**EXTRACT:**
Decoding the mind: Unravelling 7 cognitive biases that shape human decision-making
Humans make constant decisions due to their logical nature. Our choices range from simple to complex issues, such as what to eat for lunch to capital investment in a business. While we cannot be 100 per cent rational at all times, we mostly make logical decisions by weighing the pros and cons of each of our choices. That being said, we have developed some mental shortcuts known as cognitive biases to navigate and ease this decision-making process.
Below, we explore the concept of cognitive biases, why humans have such biases, and the top 7 of the many cognitive biases that affect us daily.
Cognitive biases
Cognitive bias is a thinking pattern of our brain to innately simplify information based on personal experiences and preferences. Such a pattern is a coping mechanism that enables the brain to prioritise and process large amounts of information quickly.

**RECORDED INFORMATION:**
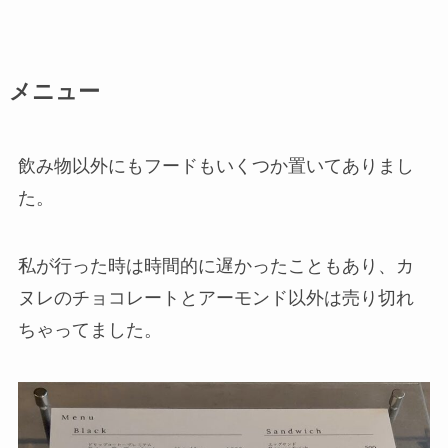
メニュー
飲み物以外にもフードもいくつか置いてありまし
た。
私が行った時は時間的に遅かったこともあり、カ
ヌレのチョコレートとアーモンド以外は売り切れ
ちゃってました。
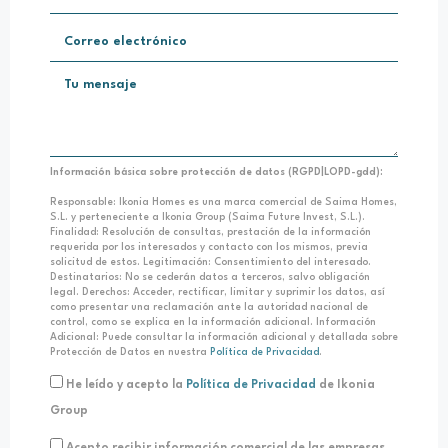
Información básica sobre protección de datos (RGPD|LOPD-gdd):
Responsable: Ikonia Homes es una marca comercial de Saima Homes,
S.L. y perteneciente a Ikonia Group (Saima Future Invest, S.L.).
Finalidad: Resolución de consultas, prestación de la información
requerida por los interesados y contacto con los mismos, previa
solicitud de estos. Legitimación: Consentimiento del interesado.
Destinatarios: No se cederán datos a terceros, salvo obligación
legal. Derechos: Acceder, rectificar, limitar y suprimir los datos, así
como presentar una reclamación ante la autoridad nacional de
control, como se explica en la información adicional. Información
Adicional: Puede consultar la información adicional y detallada sobre
Protección de Datos en nuestra
Política de Privacidad
.
He leído y acepto la
Política de Privacidad
de Ikonia
Group
Acepto recibir información comercial de las empresas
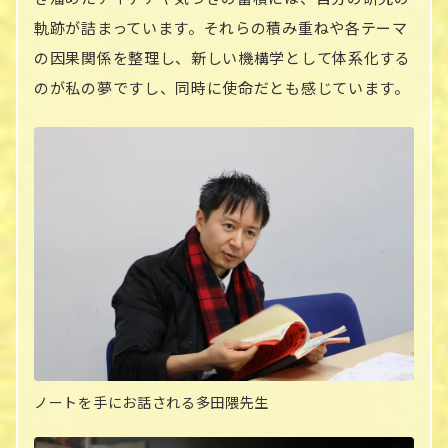
軌跡が詰まっています。それらの積み重ねや各テーマ
の因果関係を整理し、新しい機構学として体系化する
のが私の夢ですし、同時に使命だとも感じています。
ノートを手にお話される多田隈先生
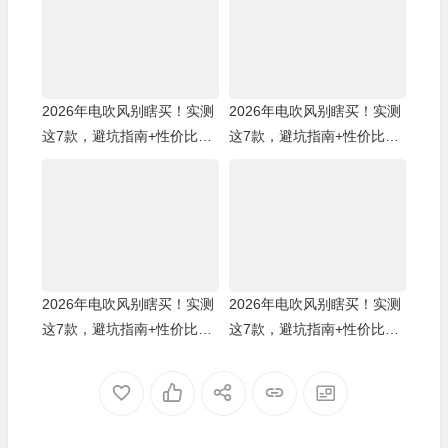
2026年电吹风别瞎买！实测
2026年电吹风别瞎买！实测
这7款，避坑指南+性价比王
这7款，避坑指南+性价比王
都在这！
炸都在这
2026年电吹风别瞎买！实测
2026年电吹风别瞎买！实测
这7款，避坑指南+性价比王
这7款，避坑指南+性价比王
都在这了
都在这了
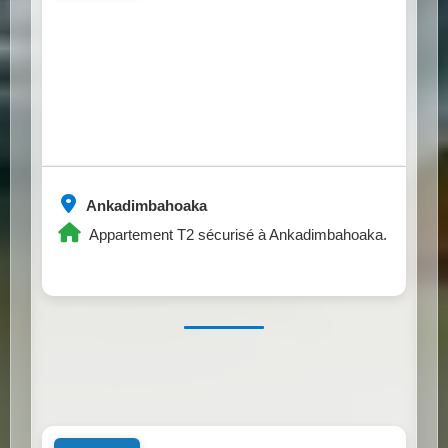
Ankadimbahoaka
Appartement T2 sécurisé à Ankadimbahoaka.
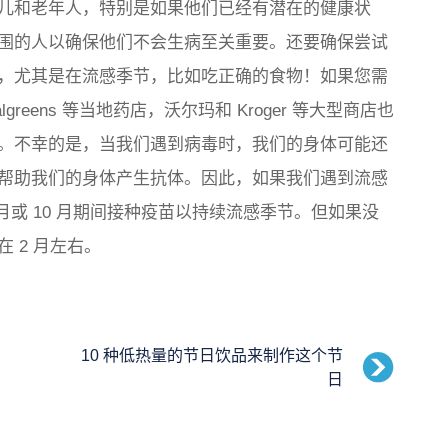
儿和老年人，特别是如果他们已经有潜在的健康状
围的人以确保他们不会生病至关重要。还要确保尝试
，尤其是在流感季节，比如吃正确的食物！如果您需
greens 等当地药店，沃尔玛和 Kroger 等大型商店也
。不幸的是，当我们遇到病毒时，我们的身体可能还
帮助我们的身体产生抗体。因此，如果我们遇到流感
 月或 10 月期间接种疫苗以持续流感季节。但如果没
 2 月左右。
10 种低热量的节日饮品来制作这个节
日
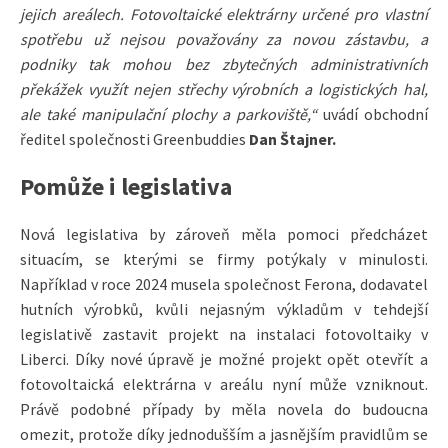
jejich areálech. Fotovoltaické elektrárny určené pro vlastní
spotřebu už nejsou považovány za novou zástavbu, a
podniky tak mohou bez zbytečných administrativních
překážek využít nejen střechy výrobních a logistických hal,
ale také manipulační plochy a parkoviště,“
uvádí obchodní
ředitel společnosti Greenbuddies
Dan Štajner.
Pomůže i legislativa
Nová legislativa by zároveň měla pomoci předcházet
situacím, se kterými se firmy potýkaly v minulosti.
Například v roce 2024 musela společnost Ferona, dodavatel
hutních výrobků, kvůli nejasným výkladům v tehdejší
legislativě zastavit projekt na instalaci fotovoltaiky v
Liberci. Díky nové úpravě je možné projekt opět otevřít a
fotovoltaická elektrárna v areálu nyní může vzniknout.
Právě podobné případy by měla novela do budoucna
omezit, protože díky jednodušším a jasnějším pravidlům se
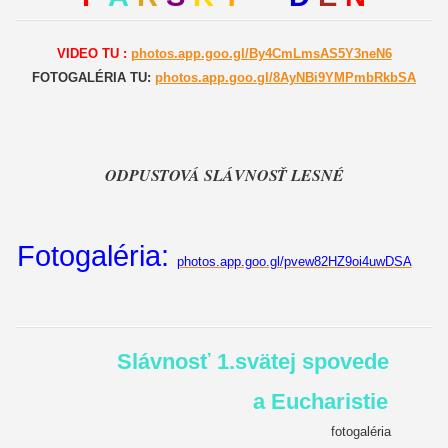
VIDEO TU :
photos.app.goo.gl/By4CmLmsAS5Y3neN6
FOTOGALÉRIA TU:
photos.app.goo.gl/8AyNBi9YMPmbRkbSA
ODPUSTOVÁ SLÁVNOSŤ LESNÉ
Fotogaléria:
photos.app.goo.gl/pvew82HZ9oi4uwDSA
Slávnosť 1.svätej spovede
a Eucharistie
fotogaléria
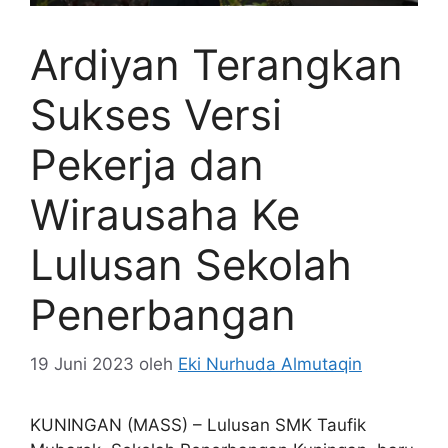
Ardiyan Terangkan
Sukses Versi
Pekerja dan
Wirausaha Ke
Lulusan Sekolah
Penerbangan
19 Juni 2023
oleh
Eki Nurhuda Almutaqin
KUNINGAN (MASS) – Lulusan SMK Taufik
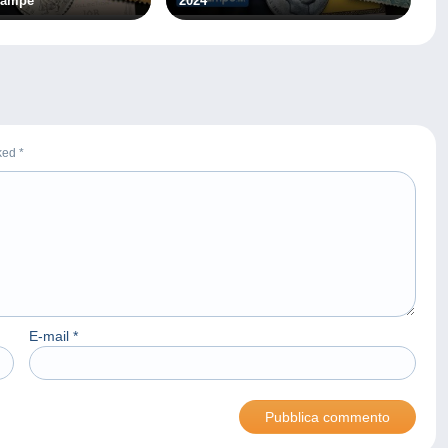
lcampe
2024
rked
*
E-mail
*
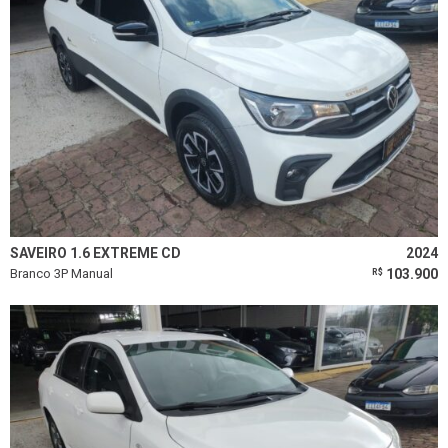
SAVEIRO 1.6 EXTREME CD
2024
Branco 3P Manual
103.900
R$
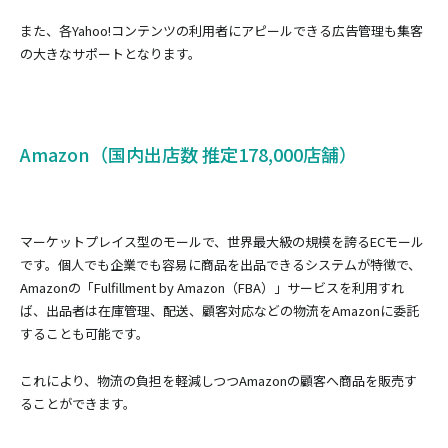
また、各Yahoo!コンテンツの利用者にアピールできる広告管理も集客
の大きなサポートとなります。
Amazon（国内出店数 推定178,000店舗）
マーケットプレイス型のモールで、世界最大級の規模を誇るECモール
です。個人でも企業でも容易に商品を出品できるシステムが特徴で、
Amazonの「Fulfillment by Amazon（FBA）」サービスを利用すれ
ば、出品者は在庫管理、配送、顧客対応などの物流をAmazonに委託
することも可能です。
これにより、物流の負担を軽減しつつAmazonの顧客へ商品を販売す
ることができます。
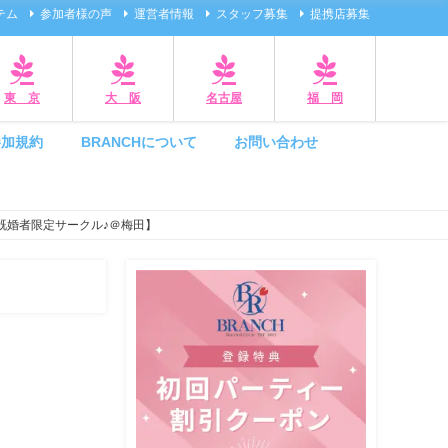
テム
参加者様の声
運営者情報
スタッフ募集
提携店募集
東 京
大 阪
名古屋
福 岡
参加規約
BRANCHについて
お問い合わせ
既婚者限定サークル♪＠梅田】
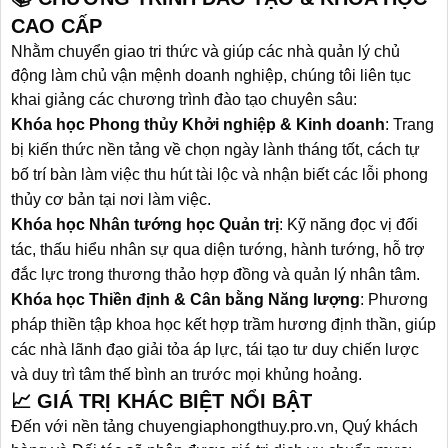
CAO CẤP
Nhằm chuyển giao tri thức và giúp các nhà quản lý chủ
động làm chủ vận mệnh doanh nghiệp, chúng tôi liên tục
khai giảng các chương trình đào tạo chuyên sâu:
Khóa học Phong thủy Khởi nghiệp & Kinh doanh
: Trang
bị kiến thức nền tảng về chọn ngày lành tháng tốt, cách tự
bố trí bàn làm việc thu hút tài lộc và nhận biết các lỗi phong
thủy cơ bản tại nơi làm việc.
Khóa học Nhân tướng học Quản trị
: Kỹ năng đọc vị đối
tác, thấu hiểu nhân sự qua diện tướng, hành tướng, hỗ trợ
đắc lực trong thương thảo hợp đồng và quản lý nhân tâm.
Khóa học Thiền định & Cân bằng Năng lượng
: Phương
pháp thiền tập khoa học kết hợp trầm hương định thần, giúp
các nhà lãnh đạo giải tỏa áp lực, tái tạo tư duy chiến lược
và duy trì tâm thế bình an trước mọi khủng hoảng.
📈 GIÁ TRỊ KHÁC BIỆT NỔI BẬT
Đến với nền tảng
chuyengiaphongthuy.pro.vn
, Quý khách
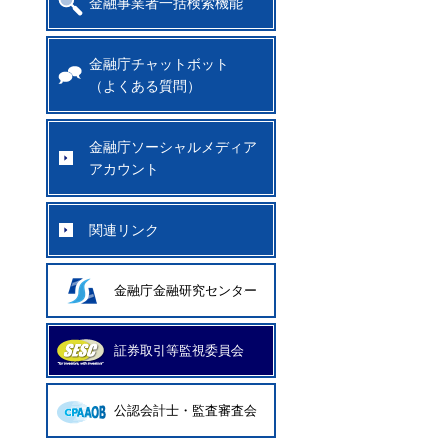
金融事業者一括検索機能
金融庁チャットボット
（よくある質問）
金融庁ソーシャルメディア
アカウント
関連リンク
金融庁金融研究センター
証券取引等監視委員会
公認会計士・監査審査会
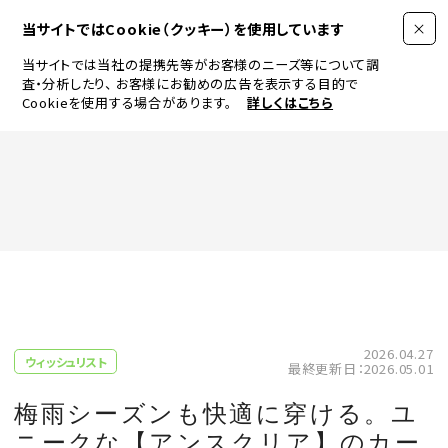
当サイトではCookie（クッキー）を使用しています
当サイトでは当社の提携先等がお客様のニーズ等について調
査・分析したり、
お客様にお勧めの広告を表示する目的で
Cookieを使用する場合があります。
詳しくはこちら
FASHION
BEAUTY
ログイン
JEWELRY & WATCH
2026.04.27
ウィッシュリスト
最終更新日：2026.05.01
LIFESTYLE
梅雨シーズンも快適に穿ける。ユ
ニークな【アンスクリア】のカー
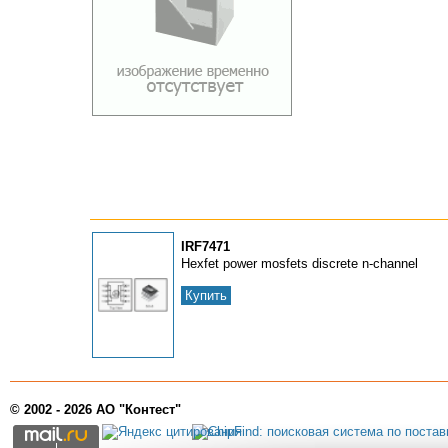
IRF7471
Hexfet power mosfets discrete n-channel
Купить
© 2002 - 2026 АО "Контест"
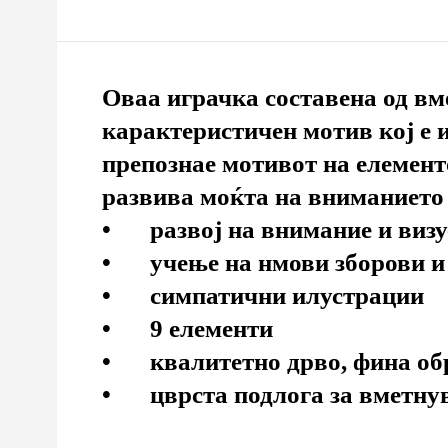
Оваа играчка составена од вм
карактеристичен мотив кој е и
препознае мотивот на елементо
развива моќта на вниманието 
•
развој на внимание и виз
•
учење на нмови зборови 
•
симпатични илустрации
•
9 елементи
•
квалитетно дрво, фина о
•
цврста подлога за вметн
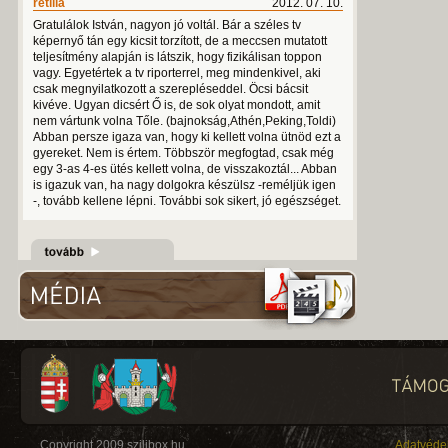
retilla
2012. 07. 10.
Gratulálok István, nagyon jó voltál. Bár a széles tv
képernyő tán egy kicsit torzított, de a meccsen mutatott
teljesítmény alapján is látszik, hogy fizikálisan toppon
vagy. Egyetértek a tv riporterrel, meg mindenkivel, aki
csak megnyilatkozott a szerepléseddel. Öcsi bácsit
kivéve. Ugyan dicsért Ő is, de sok olyat mondott, amit
nem vártunk volna Tőle. (bajnokság,Athén,Peking,Toldi)
Abban persze igaza van, hogy ki kellett volna ütnöd ezt a
gyereket. Nem is értem. Többször megfogtad, csak még
egy 3-as 4-es ütés kellett volna, de visszakoztál... Abban
is igazuk van, ha nagy dolgokra készülsz -reméljük igen
-, tovább kellene lépni. További sok sikert, jó egészséget.
Copyright 2009 szilibox.hu
Adatvéde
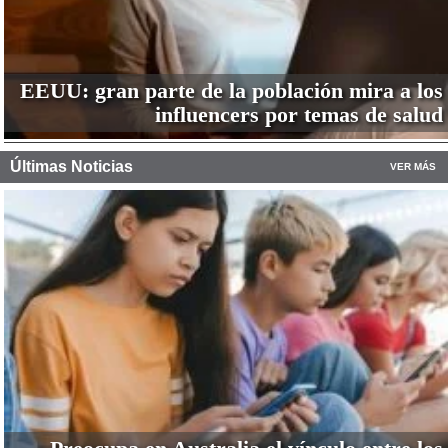
EEUU: gran parte de la población mira a los
influencers por temas de salud
Últimas Noticias
VER MÁS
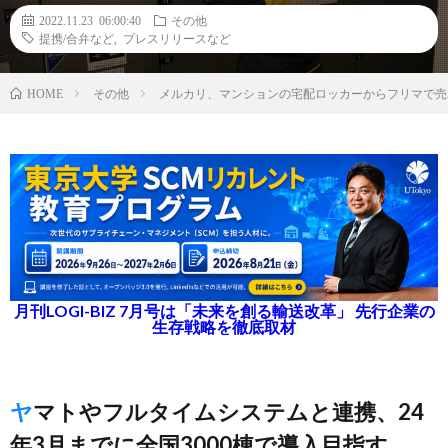
2022.11.23 06:00:40
その他
提携/合弁など
,
プレスリリースなど
その他
メルカリ、マンションの宅配ロッカーからフリマで売
HOME
月刊LOGI-BIZ 7月号は「未来を創る輸送改革」 先行企業の
生存戦略を徹底取材
ヤマトやフルタイムシステムと連携、24
年3月までに全国3000棟で導入目指す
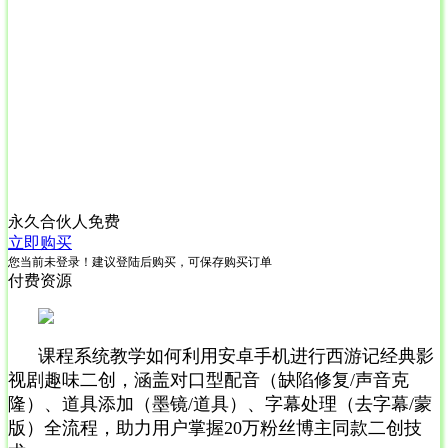
永久合伙人
免费
立即购买
您当前未登录！建议登陆后购买，可保存购买订单
付费资源
课程系统教学如何利用安卓手机进行西游记经典影
视剧趣味二创，涵盖对口型配音（缺陷修复/声音克
隆）、道具添加（墨镜/道具）、字幕处理（去字幕/蒙
版）全流程，助力用户掌握20万粉丝博主同款二创技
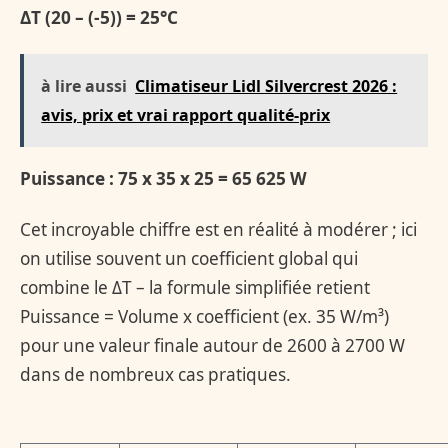
ΔT (20 – (-5)) = 25°C
à lire aussi
Climatiseur Lidl Silvercrest 2026 :
avis, prix et vrai rapport qualité-prix
Puissance : 75 x 35 x 25 = 65 625 W
Cet incroyable chiffre est en réalité à modérer ; ici
on utilise souvent un coefficient global qui
combine le ΔT – la formule simplifiée retient
Puissance = Volume x coefficient (ex. 35 W/m³)
pour une valeur finale autour de 2600 à 2700 W
dans de nombreux cas pratiques.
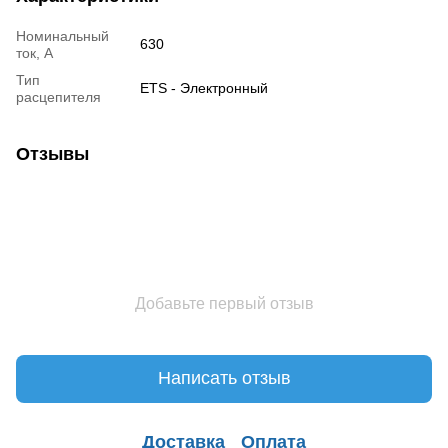
Номинальный
630
ток, А
Тип
ETS - Электронный
расцепителя
Отзывы
Добавьте первый отзыв
Написать отзыв
Доставка
Оплата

**PROBLEM DESCRIPTION:** Can you carry on the article on cognitive biases, starting right after its last sentence? The material has no connection to the article on cognitive biases.

**SOLVED EXERCISE:**
Biases are not inherently negative but rather evolutionary adaptations that ease the process of efficient decision-making. However, they can sway us to make poor decisions.
Why do we have it?
Our brains have two methods of processing data: Type 1 thinking and Type 2 thinking. Type 1 links with your current circumstantial knowledge to make quick decisions while supporting about 95 per cent of our thought processes.
Type 2 is slower and more analytical. It involves careful evaluation, reasoning, and analysis of problems to reach sound conclusions. It is a way to edit and audit your decision using Type 1 processing.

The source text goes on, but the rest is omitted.